# Where are the vape shops hiding?



## Coppertop (1/2/16)

So the best shop thus far close to me is vape king. I have bought all the flavors that i was interested in. Now i am looking for cake flavors. Where are more shops in the westrand?


----------



## Nightwalker (1/2/16)

Clearwater mall. Evolution vape.


----------



## Silver (2/2/16)

Coppertop said:


> So the best shop thus far close to me is vape king. I have bought all the flavors that i was interested in. Now i am looking for cake flavors. Where are more shops in the westrand?



Hi @Coppertop 
I have moved your thread to the "who has stock" forum so vendors can reply directly if they choose to

Reactions: Like 1


----------



## Coppertop (2/2/16)

Silver said:


> Hi @Coppertop
> I have moved your thread to the "who has stock" forum so vendors can reply directly if they choose to


Ahh Cool. thanks

Reactions: Like 1


----------



## Vapers Corner (2/2/16)

@Coppertop 

We don't have a physical shop. But offer free delivery on all orders. Therefore it's easier than going to a shop  

Happy to suggest e-liquids or answer any questions. Just PM me. 

www.vaperscorner.co.za


----------



## Coppertop (2/2/16)

Vapers Corner said:


> @Coppertop
> 
> We don't have a physical shop. But offer free delivery on all orders. Therefore it's easier than going to a shop
> 
> ...


Wow thanks ! Will have a look.

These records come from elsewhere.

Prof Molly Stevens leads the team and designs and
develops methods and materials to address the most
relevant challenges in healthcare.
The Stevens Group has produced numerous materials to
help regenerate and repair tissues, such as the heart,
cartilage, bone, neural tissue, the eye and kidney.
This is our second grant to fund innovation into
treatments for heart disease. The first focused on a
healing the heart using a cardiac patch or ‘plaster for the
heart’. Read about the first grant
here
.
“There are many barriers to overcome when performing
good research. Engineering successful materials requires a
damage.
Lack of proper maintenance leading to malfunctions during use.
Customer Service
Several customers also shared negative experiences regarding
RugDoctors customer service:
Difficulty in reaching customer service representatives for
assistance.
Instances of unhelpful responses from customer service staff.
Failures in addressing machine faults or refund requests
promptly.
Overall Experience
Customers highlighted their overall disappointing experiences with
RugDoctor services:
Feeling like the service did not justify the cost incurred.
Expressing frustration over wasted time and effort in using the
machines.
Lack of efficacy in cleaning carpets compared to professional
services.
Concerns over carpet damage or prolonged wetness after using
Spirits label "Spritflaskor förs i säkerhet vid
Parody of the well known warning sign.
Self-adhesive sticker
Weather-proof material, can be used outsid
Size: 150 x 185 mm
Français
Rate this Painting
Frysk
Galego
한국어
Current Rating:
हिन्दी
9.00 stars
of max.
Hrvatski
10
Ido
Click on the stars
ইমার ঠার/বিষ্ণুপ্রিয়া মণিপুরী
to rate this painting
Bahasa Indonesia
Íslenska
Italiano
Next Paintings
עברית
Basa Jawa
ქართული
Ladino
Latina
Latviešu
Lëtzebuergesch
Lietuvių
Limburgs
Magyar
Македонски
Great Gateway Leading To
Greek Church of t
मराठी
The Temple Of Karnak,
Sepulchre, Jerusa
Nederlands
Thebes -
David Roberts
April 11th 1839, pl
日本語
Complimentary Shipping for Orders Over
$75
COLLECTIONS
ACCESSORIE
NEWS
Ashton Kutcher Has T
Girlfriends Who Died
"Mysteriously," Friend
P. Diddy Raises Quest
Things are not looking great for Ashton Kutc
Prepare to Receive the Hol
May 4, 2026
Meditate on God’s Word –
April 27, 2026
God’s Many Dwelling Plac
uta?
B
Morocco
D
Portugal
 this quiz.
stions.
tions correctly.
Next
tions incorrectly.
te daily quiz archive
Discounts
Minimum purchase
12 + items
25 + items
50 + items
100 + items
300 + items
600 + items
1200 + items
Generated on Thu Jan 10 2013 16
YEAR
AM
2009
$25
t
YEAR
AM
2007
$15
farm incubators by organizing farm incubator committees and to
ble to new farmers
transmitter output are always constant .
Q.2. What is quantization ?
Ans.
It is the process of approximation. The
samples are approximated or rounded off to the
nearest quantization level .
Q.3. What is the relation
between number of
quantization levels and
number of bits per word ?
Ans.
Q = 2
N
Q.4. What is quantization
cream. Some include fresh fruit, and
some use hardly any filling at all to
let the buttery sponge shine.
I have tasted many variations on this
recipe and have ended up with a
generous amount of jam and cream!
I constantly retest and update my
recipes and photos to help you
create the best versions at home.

Specifically looking for Cake Pop, fruit loops, Doughnuts and Custard.


----------



## Vapers Corner (2/2/16)

Can recommend the following:

Treats - Vanilla bean ice cream sandwiched between two fruity pebbles rice crispy treats (not fruit loops, but also a very good fruity cereal vape) (very smooth)
http://www.vaperscorner.co.za/shop/product/treats-e-liquid-120ml-615?category=80

Venus - Custard, Vanilla, Creamy Icing, Caramel
http://www.vaperscorner.co.za/shop/product/venus-e-liquid-448?category=80&page=2

Sophia - Vanilla, Strawberry, Cupcake
http://www.vaperscorner.co.za/shop/product/sophia-e-liquid-453?category=80&page=2

For Doughnuts flavour, I can recommend, Mr Hardwicks - Debbie does doughnuts. unfortunately, we don't stock this.

Reactions: Like 1 | Agree 1


----------



## MikeVape (2/2/16)

Hi there, 

There is also Vape cartel, @KieranD can assist.

Reactions: Like 1


----------